## Exercise text:
Simplifying to the extreme, I define postmodern as incredulity toward metanarratives. This incredulity is undoubtedly a product of progress in the sciences: but that progress in turn presupposes it. To the obsolescence of the metanarrative apparatus of legitimation corresponds, most notably, the crisis of metaphysical philosophy and of the university institution which in the past relied on it. The narrative function is losing its functors, its great hero, its great dangers, its great voyages, its great goal. It is being dispersed in clouds of narrative language elements--narrative, but also denotative, prescriptive, descriptive, and so on. Conveyed within each cloud are pragmatic valencies specific to its kind. Each of us lives at the inter section of many of these. However, we do not necessarily establish stable language combinations, and the properties of the ones we do establish are not necessarily communicable.

Thus the society of the future falls less within the province of a Newtonian anthropology (such as structuralism or systems theory) than a pragmatics of language particles. There are many different language games a heterogeneity of elements. They only give rise to institutions in patches-local determinism.

The decision makers, however, attempt to manage these clouds of sociality according to input/output matrices, following a logic which implies that their elements are commensurable and that the whole is determinable. They allocate our lives for the growth of power. In matters of social justice and of scientific truth alike, the legitimation of that power is based on its optimizing the system's performance -- efficiency. The application of this criterion to all of our games necessarily entails a certain level of terror, whether soft or hard: be operational (that is, commensurable) or disappear.

## What this exercise asks:
1. Rewrite the paragraph of the passage on postmodernism above that begins "The decision makers, however," more briefly, keeping its main facts.
2. Please write a continuation of the passage on postmodernism above, starting after its final sentence.

## Records:
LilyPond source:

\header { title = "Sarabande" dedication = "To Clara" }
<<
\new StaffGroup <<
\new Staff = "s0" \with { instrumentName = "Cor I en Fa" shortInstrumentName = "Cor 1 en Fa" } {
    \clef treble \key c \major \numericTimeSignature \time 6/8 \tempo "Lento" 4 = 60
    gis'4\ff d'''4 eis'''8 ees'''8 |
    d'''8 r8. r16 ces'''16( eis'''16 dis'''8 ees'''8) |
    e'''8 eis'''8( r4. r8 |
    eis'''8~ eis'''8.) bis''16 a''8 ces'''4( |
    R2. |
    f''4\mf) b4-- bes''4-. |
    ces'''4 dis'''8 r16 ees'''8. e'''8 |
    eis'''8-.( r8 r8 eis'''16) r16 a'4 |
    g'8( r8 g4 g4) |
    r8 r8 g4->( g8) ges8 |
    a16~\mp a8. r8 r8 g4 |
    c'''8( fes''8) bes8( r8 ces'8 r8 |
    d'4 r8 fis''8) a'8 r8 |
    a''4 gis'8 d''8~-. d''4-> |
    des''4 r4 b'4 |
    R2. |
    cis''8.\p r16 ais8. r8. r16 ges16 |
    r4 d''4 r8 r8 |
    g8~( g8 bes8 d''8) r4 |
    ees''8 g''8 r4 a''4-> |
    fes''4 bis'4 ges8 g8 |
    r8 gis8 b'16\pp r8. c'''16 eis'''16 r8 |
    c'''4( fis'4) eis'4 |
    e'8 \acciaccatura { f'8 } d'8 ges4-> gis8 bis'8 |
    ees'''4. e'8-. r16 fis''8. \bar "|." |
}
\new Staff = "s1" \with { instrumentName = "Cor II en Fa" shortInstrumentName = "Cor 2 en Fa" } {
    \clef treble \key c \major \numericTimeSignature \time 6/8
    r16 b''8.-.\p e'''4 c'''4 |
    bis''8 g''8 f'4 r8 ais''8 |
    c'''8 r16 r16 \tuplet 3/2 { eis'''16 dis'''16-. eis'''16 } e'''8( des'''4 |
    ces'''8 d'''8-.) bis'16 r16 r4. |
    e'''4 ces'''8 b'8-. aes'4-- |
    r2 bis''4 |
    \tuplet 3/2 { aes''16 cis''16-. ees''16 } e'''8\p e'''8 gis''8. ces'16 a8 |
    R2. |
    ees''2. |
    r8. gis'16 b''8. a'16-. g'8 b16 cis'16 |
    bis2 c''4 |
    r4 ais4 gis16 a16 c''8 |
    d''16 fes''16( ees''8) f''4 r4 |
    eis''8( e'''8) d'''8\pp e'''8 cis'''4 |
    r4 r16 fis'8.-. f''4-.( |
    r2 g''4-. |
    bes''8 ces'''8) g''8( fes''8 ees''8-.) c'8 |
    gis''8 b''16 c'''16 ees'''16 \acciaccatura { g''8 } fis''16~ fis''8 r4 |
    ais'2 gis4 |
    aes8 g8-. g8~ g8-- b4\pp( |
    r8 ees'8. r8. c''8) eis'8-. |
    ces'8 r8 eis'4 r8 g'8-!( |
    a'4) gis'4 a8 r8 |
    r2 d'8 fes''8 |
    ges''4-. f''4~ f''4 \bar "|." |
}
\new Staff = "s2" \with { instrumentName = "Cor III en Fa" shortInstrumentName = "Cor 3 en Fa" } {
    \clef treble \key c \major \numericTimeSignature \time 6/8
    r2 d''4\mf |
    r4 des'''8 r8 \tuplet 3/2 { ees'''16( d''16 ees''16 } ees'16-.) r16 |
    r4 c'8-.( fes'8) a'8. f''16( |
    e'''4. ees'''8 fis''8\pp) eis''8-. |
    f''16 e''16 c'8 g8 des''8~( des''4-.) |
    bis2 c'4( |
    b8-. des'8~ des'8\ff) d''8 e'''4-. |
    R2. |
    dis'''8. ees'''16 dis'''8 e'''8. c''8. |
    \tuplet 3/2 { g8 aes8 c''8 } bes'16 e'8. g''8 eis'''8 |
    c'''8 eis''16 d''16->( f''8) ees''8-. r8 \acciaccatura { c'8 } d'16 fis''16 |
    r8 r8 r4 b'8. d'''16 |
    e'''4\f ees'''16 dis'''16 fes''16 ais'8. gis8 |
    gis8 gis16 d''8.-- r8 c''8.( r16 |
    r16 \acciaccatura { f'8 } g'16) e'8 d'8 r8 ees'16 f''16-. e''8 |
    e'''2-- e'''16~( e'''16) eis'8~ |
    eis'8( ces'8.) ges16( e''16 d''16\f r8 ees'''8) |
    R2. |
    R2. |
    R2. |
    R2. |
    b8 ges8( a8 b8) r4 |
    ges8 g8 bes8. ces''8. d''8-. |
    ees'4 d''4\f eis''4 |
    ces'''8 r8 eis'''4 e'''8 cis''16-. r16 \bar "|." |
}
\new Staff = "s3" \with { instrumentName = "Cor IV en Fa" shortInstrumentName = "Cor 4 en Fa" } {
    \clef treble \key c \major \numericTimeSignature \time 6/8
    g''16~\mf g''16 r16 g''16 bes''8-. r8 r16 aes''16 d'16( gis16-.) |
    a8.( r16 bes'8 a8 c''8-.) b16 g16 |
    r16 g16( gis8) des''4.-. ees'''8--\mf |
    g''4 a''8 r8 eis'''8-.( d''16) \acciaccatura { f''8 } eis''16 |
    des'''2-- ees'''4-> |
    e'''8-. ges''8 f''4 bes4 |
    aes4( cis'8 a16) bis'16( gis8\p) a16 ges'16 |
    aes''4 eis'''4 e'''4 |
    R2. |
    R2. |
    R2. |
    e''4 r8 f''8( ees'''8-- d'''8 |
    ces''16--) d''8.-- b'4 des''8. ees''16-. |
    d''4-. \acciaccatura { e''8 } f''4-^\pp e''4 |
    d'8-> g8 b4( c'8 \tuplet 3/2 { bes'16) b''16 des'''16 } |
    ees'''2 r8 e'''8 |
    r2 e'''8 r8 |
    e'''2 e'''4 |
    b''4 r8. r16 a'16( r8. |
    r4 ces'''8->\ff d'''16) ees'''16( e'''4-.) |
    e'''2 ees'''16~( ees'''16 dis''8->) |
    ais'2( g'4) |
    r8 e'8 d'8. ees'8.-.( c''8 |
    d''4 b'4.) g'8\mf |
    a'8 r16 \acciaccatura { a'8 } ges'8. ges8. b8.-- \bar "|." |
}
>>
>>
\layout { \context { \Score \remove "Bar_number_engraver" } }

## Responses:
1. Decision makers try to manage the clouds of sociality with input/output matrices, assuming their elements are commensurable and the whole is determinable, and they allocate our lives for the growth of power. In both social justice and scientific truth, that power is legitimated by how well it optimizes the system's performance, that is, by efficiency. Applying this criterion to all our games brings some level of terror, soft or hard: be operational (commensurable) or disappear.

2.
The logic of maximum performance is no doubt inconsistent in many ways, particularly with respect to contradiction in the socioeconomic field: it demands both less work (to lower production costs) and more (to lessen the social burden of the idle population). But our incredulity is now such that we no longer expect salvation to rise from these inconsistencies, as did Marx.

Still, the postmodern condition is as much a stranger to disenchantment as it is to the blind positivist of delegitimation. Where, after the metanarratives, can legitimacy reside? The operativity criterion is technological; it has no relevance for judging what is true or just. Is legitimacy to be found in consensus obtained through discussion, as Jurgen Habermas thinks? Such consensus does violence to the heterogeneity of language games. And invention is always born of dissension. Postmodern knowledge is not simply a tool of the authorities; it refines our sensitivity to differences and reinforces our ability to tolerate the incommensurable. Its principle is not the expert's homology, but the inventor's paralogy.

Here is the question: is a legitimation of the social bond, a just society, feasible in terms of a paradox analogous to that of scientific activity? What would such a paradox be?

The text that follows is an occasional one. It is a report on knowledge in the most highly developed societies and was presented to the Conseil des Universities of the government of Quebec at the request of its president. I would like to thank him for his kindness in allowing its publication.

It remains to be raid that the author of the report is a philosopher, not an expert. The latter knows what he knows and what he does not know: the former does not. One concludes, the other questions -two very different language games. I combine them here with the result that neither quite succeeds.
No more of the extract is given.